On a gable end was a portrait of Constance Markiewicz, a major in the IRA, and somewhat mad and wonderful, I think. Back in Hargadon’s I sat in a booth and supped Guinness. In normal times I would have savoured the scene, the dark varnished wood panels, the barrels and the high stools, the light falling in through the big windows from the street outside, the murmur of voices. I did savour the moment but without doubt it was flavoured by all the broken news, the sense of panic gathering momentum. Already these were extraordinary times.
I had dinner in Eala Bhan (the White Swan). I had a rack of lamb and a carafe of the house red. It was excellent. On the wall nearby were lines from The Fiddler of Dooney: “For the good are always the merry, save for an evil chance and the merry love the fiddle and the merry love to dance.” Kevin, the affable server, said they were expecting a curfew for pubs and restaurants.
Sleepy Dublin
On Saturday morning I took the 9.05am train back to Dublin. Once again, it was very quiet. I dropped my bag in a wee luggage room/internet café place near Connolly station. A gentle smirr darkened the streets. The GPO was open, but of course all the galleries and museums were closed. I wandered up Grafton Street, which was—on a Saturday afternoon—strangely quiet. I continued on through St Stephen’s Green. I lit candles in St Mary’s Pro-Cathedral—no more than 100 allowed in at any one time. Normal attendance at Mass was suspended. Mass was being live-streamed.

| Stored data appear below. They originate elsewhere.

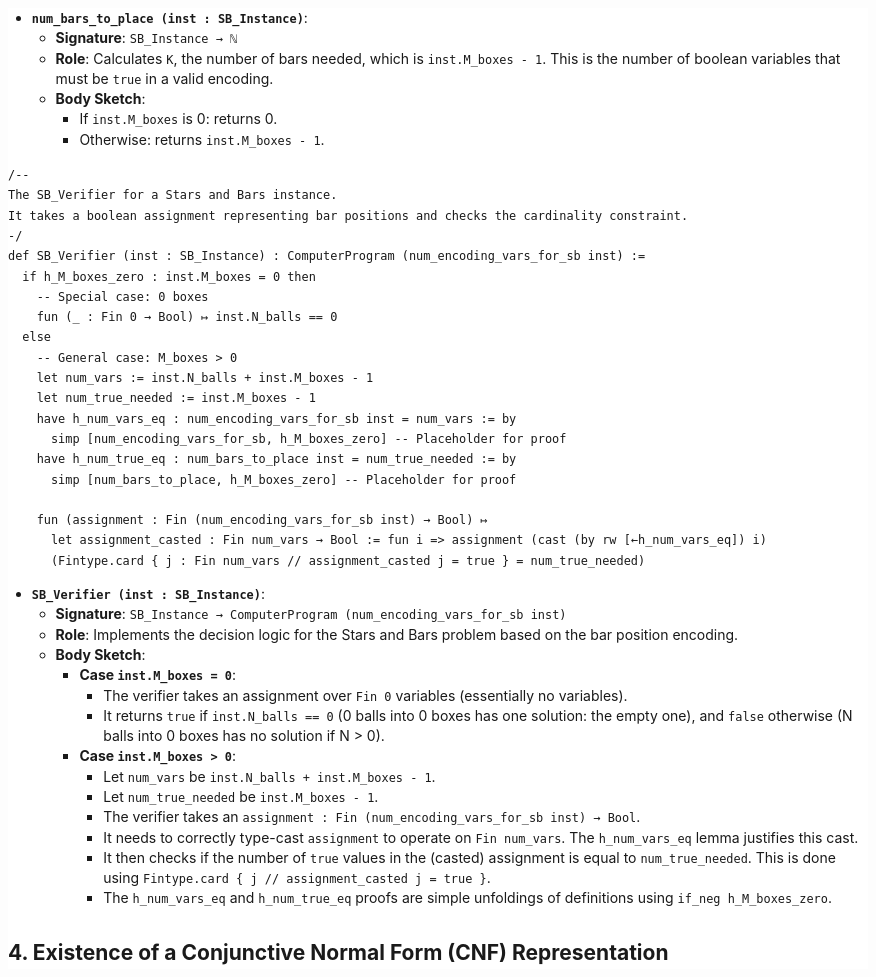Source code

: *   **`num_bars_to_place (inst : SB_Instance)`**:
    *   **Signature**: `SB_Instance → ℕ`
    *   **Role**: Calculates `K`, the number of bars needed, which is `inst.M_boxes - 1`. This is the number of boolean variables that must be `true` in a valid encoding.
    *   **Body Sketch**:
        *   If `inst.M_boxes` is 0: returns 0.
        *   Otherwise: returns `inst.M_boxes - 1`.

```lean
/--
The SB_Verifier for a Stars and Bars instance.
It takes a boolean assignment representing bar positions and checks the cardinality constraint.
-/
def SB_Verifier (inst : SB_Instance) : ComputerProgram (num_encoding_vars_for_sb inst) :=
  if h_M_boxes_zero : inst.M_boxes = 0 then
    -- Special case: 0 boxes
    fun (_ : Fin 0 → Bool) ↦ inst.N_balls == 0
  else
    -- General case: M_boxes > 0
    let num_vars := inst.N_balls + inst.M_boxes - 1
    let num_true_needed := inst.M_boxes - 1
    have h_num_vars_eq : num_encoding_vars_for_sb inst = num_vars := by
      simp [num_encoding_vars_for_sb, h_M_boxes_zero] -- Placeholder for proof
    have h_num_true_eq : num_bars_to_place inst = num_true_needed := by
      simp [num_bars_to_place, h_M_boxes_zero] -- Placeholder for proof

    fun (assignment : Fin (num_encoding_vars_for_sb inst) → Bool) ↦
      let assignment_casted : Fin num_vars → Bool := fun i => assignment (cast (by rw [←h_num_vars_eq]) i)
      (Fintype.card { j : Fin num_vars // assignment_casted j = true } = num_true_needed)
```

*   **`SB_Verifier (inst : SB_Instance)`**:
    *   **Signature**: `SB_Instance → ComputerProgram (num_encoding_vars_for_sb inst)`
    *   **Role**: Implements the decision logic for the Stars and Bars problem based on the bar position encoding.
    *   **Body Sketch**:
        *   **Case `inst.M_boxes = 0`**:
            *   The verifier takes an assignment over `Fin 0` variables (essentially no variables).
            *   It returns `true` if `inst.N_balls == 0` (0 balls into 0 boxes has one solution: the empty one), and `false` otherwise (N balls into 0 boxes has no solution if N > 0).
        *   **Case `inst.M_boxes > 0`**:
            *   Let `num_vars` be `inst.N_balls + inst.M_boxes - 1`.
            *   Let `num_true_needed` be `inst.M_boxes - 1`.
            *   The verifier takes an `assignment : Fin (num_encoding_vars_for_sb inst) → Bool`.
            *   It needs to correctly type-cast `assignment` to operate on `Fin num_vars`. The `h_num_vars_eq` lemma justifies this cast.
            *   It then checks if the number of `true` values in the (casted) assignment is equal to `num_true_needed`. This is done using `Fintype.card { j // assignment_casted j = true }`.
            *   The `h_num_vars_eq` and `h_num_true_eq` proofs are simple unfoldings of definitions using `if_neg h_M_boxes_zero`.

## 4. Existence of a Conjunctive Normal Form (CNF) Representation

I was at the airport far too early. I had worried—irrationally—that there might be disruption to flights. In fact we landed in Glasgow—another bumpy ride—25 minutes early. However, at the next gate, boarding on a Ryanair flight to Malta was about to begin when there was an announcement that the Maltese Government had just decreed that new arrivals would be required to self-quarantine for 14 days! And I read on the internet that Jet 2 flights to Spain had turned back mid-flight. I was pleased to be back in Glasgow with more than the usual feelings of relief.
I enjoyed Sligo and will go again, when the time of the virus is over.